TASK DESCRIPTION: Output, word for word, every line from the line with "cancer stained with" through the final line of the data below.

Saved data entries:
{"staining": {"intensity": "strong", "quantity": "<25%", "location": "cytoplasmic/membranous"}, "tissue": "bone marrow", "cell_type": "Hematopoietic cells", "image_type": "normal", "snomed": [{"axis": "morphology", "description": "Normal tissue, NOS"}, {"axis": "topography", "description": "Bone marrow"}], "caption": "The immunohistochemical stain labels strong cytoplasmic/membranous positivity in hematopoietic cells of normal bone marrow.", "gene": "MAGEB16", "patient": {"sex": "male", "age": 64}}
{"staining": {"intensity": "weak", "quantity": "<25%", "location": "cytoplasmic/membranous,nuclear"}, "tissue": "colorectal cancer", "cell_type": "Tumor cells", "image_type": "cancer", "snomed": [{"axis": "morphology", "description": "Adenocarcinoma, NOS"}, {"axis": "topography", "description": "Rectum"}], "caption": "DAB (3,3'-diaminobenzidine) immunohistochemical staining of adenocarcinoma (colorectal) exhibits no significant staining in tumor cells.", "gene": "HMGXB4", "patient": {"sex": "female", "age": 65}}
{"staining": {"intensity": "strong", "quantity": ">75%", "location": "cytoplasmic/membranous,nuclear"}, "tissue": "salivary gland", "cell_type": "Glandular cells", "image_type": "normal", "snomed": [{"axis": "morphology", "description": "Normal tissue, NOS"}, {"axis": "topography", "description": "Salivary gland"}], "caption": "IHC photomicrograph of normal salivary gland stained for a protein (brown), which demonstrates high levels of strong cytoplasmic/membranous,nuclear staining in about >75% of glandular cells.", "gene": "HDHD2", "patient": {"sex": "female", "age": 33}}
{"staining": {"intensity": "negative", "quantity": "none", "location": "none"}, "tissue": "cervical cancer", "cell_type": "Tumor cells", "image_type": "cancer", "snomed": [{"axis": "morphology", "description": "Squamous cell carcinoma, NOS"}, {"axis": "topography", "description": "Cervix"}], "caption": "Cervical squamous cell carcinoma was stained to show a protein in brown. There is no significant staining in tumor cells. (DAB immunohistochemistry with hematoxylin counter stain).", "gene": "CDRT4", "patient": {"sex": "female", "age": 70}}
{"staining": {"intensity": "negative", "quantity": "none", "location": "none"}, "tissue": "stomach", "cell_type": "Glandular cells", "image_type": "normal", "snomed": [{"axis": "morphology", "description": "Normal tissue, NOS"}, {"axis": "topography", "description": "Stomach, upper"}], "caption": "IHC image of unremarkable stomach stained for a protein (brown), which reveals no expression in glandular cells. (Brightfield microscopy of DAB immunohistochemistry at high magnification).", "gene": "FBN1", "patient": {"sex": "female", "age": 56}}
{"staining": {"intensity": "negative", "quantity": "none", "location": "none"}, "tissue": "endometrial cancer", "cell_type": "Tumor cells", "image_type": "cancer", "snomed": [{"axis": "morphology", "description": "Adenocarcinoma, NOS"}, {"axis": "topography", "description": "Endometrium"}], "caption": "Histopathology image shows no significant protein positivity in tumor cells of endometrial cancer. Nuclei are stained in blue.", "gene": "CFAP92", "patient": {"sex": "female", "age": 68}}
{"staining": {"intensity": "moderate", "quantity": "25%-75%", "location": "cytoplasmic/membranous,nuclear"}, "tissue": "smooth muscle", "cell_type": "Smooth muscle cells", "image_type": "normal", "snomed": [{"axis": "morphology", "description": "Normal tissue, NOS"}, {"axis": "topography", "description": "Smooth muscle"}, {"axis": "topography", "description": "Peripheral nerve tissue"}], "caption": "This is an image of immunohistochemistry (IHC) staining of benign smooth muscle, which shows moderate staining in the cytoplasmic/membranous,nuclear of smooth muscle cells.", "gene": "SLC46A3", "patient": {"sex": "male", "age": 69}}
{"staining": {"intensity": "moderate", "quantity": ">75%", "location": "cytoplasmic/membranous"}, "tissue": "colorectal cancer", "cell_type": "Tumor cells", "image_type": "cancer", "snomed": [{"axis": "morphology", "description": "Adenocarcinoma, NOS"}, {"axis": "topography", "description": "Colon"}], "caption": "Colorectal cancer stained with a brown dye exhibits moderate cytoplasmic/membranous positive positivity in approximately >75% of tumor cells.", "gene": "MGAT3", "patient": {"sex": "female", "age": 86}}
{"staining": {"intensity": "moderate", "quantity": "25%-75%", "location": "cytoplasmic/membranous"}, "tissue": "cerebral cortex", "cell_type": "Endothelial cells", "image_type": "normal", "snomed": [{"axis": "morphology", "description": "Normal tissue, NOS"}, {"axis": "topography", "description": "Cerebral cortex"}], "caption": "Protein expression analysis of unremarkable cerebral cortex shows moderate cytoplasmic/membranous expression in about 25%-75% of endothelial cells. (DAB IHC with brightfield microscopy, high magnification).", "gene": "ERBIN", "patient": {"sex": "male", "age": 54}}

ANSWER SPACE:
{"staining": {"intensity": "moderate", "quantity": ">75%", "location": "cytoplasmic/membranous"}, "tissue": "colorectal cancer", "cell_type": "Tumor cells", "image_type": "cancer", "snomed": [{"axis": "morphology", "description": "Adenocarcinoma, NOS"}, {"axis": "topography", "description": "Colon"}], "caption": "Colorectal cancer stained with a brown dye exhibits moderate cytoplasmic/membranous positive positivity in approximately >75% of tumor cells.", "gene": "MGAT3", "patient": {"sex": "female", "age": 86}}
{"staining": {"intensity": "moderate", "quantity": "25%-75%", "location": "cytoplasmic/membranous"}, "tissue": "cerebral cortex", "cell_type": "Endothelial cells", "image_type": "normal", "snomed": [{"axis": "morphology", "description": "Normal tissue, NOS"}, {"axis": "topography", "description": "Cerebral cortex"}], "caption": "Protein expression analysis of unremarkable cerebral cortex shows moderate cytoplasmic/membranous expression in about 25%-75% of endothelial cells. (DAB IHC with brightfield microscopy, high magnification).", "gene": "ERBIN", "patient": {"sex": "male", "age": 54}}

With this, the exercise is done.